A plain text format minimizes dependency and assists logging at all phases . There are many ways to structure this data for analysis, for example storing it in a relational database would force the data into a query-able format. However, it would also make it more difficult to retrieve if the computer crashed, and logging would not be available unless the database was available.The W3C maintains a standard format for web server log files, but other proprietary formats exist. Different servers have different log formats. Nevertheless, the information available is very much the same. For example the fields available are as follows: ( It may not be necessarily recorded in the same order on all servers)
· IP address
· Remote log name
· Authenticated user name : Only available when accessing content which is password protected by web server authenticate system.
· Timestamp
· Access request : "GET / HTTP/1.1"
· The request made. In this case it was a "GET" request (i.e. "show me the page") for the file "/" (homepage) using the "HTTP/1.1" protocol.
· Detail information about HTTP protocol is available inhttp://en.wikipedia.org/wiki/HTTP.
· Result status code : "200"
· The resulting status code. "200" is success. This tells you whether the request was successful or not.
· For a list of possible codes, visit http://en.wikipedia.org/wiki/List_of_HTTP_status_codes.
· Bytes transferred : "10801"
· The number of bytes transferred. This tells you how many bytes were transferred to the user, i.e. the bandwidth used. In this case the home page file is 10801 bytes, or about 10K.
· Referrer URL
· User Agent
Following is the example of the data which was exported to Excel from the log file:
Example 1:
180.76.6.233 - - [29/Apr/2012:05:04:56 +0100] "GET /blog/microsoft-windows-vista-ultimate-with-sp2-64bit-oem/ HTTP/1.1" 404 39621 "-" "Mozilla/5.0 (compatible; Baiduspider/2.0; +http://www.baidu.com/search/spider.html)"
Example 2:
On some servers the fields will be mentioned in the log file before recording the data as follows and then the corresponding data for that date will be displayed:
#Fields Per Record: date time cs-method cs-uri-stem cs-username c-ip cs-version cs(User-Agent) cs(Referer) sc-status sc-bytes
Data Per Record: 2012-05-01 01:19:17 GET /seo-web-design.htm - 207.46.204.233 HTTP/1.1 Mozilla/5.0+(compatible;+bingbot/2.0;++http://www.bing.com/bingbot.htm) - 200 12288
Well, it is not as geeky as it looks , in fact it is very smiple. The data from the log files can be retrieved easily by importing the text data in Excel or by using standard software available for extracting data from log file like the “WebLog Expert” the sample report generated can be viewed on http://www.weblogexpert.com/sample/index.htm
The analysis of the log files can offer some great insights about the traffic on the server and many times the spam on the server and a hacking attack can be detected early and the harm on the sites can be reduced to a great extent as the corrective action can be taken immediately. This can be a real boon to every SEO as this data will be reflected in WMT much later.

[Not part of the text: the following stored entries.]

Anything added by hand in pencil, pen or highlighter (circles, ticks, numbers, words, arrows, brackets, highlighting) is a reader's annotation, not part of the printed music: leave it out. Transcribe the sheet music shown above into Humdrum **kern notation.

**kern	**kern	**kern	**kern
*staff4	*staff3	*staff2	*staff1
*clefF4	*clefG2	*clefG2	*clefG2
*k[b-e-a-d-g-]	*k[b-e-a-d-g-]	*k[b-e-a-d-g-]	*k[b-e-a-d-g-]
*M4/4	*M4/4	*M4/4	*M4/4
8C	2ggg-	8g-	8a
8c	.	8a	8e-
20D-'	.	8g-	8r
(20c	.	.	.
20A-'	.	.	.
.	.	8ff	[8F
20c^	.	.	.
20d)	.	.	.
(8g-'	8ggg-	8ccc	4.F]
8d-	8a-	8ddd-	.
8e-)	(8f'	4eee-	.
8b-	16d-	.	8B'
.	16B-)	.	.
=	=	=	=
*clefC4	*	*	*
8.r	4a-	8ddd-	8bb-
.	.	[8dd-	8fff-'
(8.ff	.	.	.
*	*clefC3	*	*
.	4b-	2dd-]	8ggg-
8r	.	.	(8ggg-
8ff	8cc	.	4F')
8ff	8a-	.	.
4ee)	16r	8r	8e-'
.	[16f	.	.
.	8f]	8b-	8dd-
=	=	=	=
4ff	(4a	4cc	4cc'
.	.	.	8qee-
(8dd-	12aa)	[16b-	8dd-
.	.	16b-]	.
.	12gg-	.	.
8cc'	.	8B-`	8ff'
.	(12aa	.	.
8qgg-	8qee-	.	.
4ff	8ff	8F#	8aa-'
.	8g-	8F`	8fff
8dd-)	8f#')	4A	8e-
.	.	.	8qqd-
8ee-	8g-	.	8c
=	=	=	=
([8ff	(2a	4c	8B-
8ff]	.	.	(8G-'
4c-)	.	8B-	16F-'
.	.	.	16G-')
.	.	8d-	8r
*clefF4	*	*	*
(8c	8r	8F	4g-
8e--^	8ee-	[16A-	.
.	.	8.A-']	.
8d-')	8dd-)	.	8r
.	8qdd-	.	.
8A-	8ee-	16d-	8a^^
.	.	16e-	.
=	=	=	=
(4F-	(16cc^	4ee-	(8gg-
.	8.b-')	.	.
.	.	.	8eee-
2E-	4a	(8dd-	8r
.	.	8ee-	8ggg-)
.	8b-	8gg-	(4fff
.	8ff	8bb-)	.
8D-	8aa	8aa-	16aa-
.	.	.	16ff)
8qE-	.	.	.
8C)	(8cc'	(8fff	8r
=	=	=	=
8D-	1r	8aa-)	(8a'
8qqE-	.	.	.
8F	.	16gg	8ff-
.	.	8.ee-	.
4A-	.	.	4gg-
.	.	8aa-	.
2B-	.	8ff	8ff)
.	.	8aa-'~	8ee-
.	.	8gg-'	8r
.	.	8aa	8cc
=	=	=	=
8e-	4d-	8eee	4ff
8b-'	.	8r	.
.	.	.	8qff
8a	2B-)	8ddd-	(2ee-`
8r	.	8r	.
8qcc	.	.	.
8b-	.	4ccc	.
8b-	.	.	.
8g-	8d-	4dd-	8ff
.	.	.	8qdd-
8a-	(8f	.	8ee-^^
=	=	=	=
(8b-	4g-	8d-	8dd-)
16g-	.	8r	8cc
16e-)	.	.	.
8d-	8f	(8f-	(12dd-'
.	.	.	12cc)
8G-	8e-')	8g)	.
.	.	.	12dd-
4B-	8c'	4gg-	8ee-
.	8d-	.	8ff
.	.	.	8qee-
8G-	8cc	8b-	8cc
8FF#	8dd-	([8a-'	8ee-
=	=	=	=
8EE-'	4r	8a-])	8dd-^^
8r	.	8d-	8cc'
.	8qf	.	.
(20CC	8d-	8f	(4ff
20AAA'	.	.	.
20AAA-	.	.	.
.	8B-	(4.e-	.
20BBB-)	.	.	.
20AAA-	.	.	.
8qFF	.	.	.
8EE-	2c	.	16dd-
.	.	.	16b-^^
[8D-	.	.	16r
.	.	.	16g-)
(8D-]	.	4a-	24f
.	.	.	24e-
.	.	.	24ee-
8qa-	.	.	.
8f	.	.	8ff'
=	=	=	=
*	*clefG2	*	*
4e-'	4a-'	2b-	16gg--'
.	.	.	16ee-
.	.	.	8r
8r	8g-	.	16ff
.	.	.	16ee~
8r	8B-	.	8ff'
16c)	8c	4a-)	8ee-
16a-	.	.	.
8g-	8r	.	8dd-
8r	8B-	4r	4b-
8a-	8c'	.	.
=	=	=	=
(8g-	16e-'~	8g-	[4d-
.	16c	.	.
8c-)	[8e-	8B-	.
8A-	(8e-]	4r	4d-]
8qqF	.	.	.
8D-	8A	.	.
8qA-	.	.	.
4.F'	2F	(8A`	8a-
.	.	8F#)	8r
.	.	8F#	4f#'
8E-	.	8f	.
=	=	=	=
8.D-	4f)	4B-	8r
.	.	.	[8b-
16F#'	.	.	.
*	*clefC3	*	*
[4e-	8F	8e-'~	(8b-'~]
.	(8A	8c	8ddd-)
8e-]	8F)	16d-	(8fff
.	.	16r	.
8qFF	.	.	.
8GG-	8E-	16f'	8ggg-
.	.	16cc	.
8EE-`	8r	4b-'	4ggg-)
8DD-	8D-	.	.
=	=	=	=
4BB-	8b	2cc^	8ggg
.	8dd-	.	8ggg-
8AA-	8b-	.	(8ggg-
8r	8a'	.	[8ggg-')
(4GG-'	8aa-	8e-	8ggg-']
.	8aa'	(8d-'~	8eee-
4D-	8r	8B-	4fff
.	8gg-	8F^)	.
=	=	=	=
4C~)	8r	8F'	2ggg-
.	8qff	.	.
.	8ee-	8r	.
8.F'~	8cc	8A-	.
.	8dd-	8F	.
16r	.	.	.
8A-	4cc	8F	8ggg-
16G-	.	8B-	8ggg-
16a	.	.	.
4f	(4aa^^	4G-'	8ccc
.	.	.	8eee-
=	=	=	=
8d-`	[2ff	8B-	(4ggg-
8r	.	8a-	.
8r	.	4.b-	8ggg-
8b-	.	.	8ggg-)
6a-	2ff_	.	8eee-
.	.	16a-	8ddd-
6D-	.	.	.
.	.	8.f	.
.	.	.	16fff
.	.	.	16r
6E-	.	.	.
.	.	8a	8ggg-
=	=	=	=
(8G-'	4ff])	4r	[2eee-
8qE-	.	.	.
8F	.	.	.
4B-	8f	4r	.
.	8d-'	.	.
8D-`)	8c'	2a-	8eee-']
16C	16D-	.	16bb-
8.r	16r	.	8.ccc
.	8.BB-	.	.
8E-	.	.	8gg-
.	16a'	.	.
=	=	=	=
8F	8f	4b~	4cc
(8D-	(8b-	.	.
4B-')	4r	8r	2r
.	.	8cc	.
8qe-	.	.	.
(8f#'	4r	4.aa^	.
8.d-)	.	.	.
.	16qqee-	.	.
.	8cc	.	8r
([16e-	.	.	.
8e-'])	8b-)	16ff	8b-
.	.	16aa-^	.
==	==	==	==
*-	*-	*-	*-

The data can be filtered out as per the fields which need to be tracked. For example you can see in the image below how the WebLog Expert software shows the data graphically and numerically for the filtering that we did to trace the Google, Bing and Baidu bot activity on a particular domain .
Keeping a track of this data can give us information related to the crawling of the bots , downloads, spam attacks, etc. Of course , after all it is all raw data and just data in itself is meaningless but how you correlate and connect the dots to come to correct conclusions to take the right decisions is what makes the difference.
For me it is a Déjà vu feeling as when we did not have Google Analytics the server log files and Webalizer were the only resource. Sometimes, going retro is the coolest thing to do because, some trends which seem to be new are actually very old.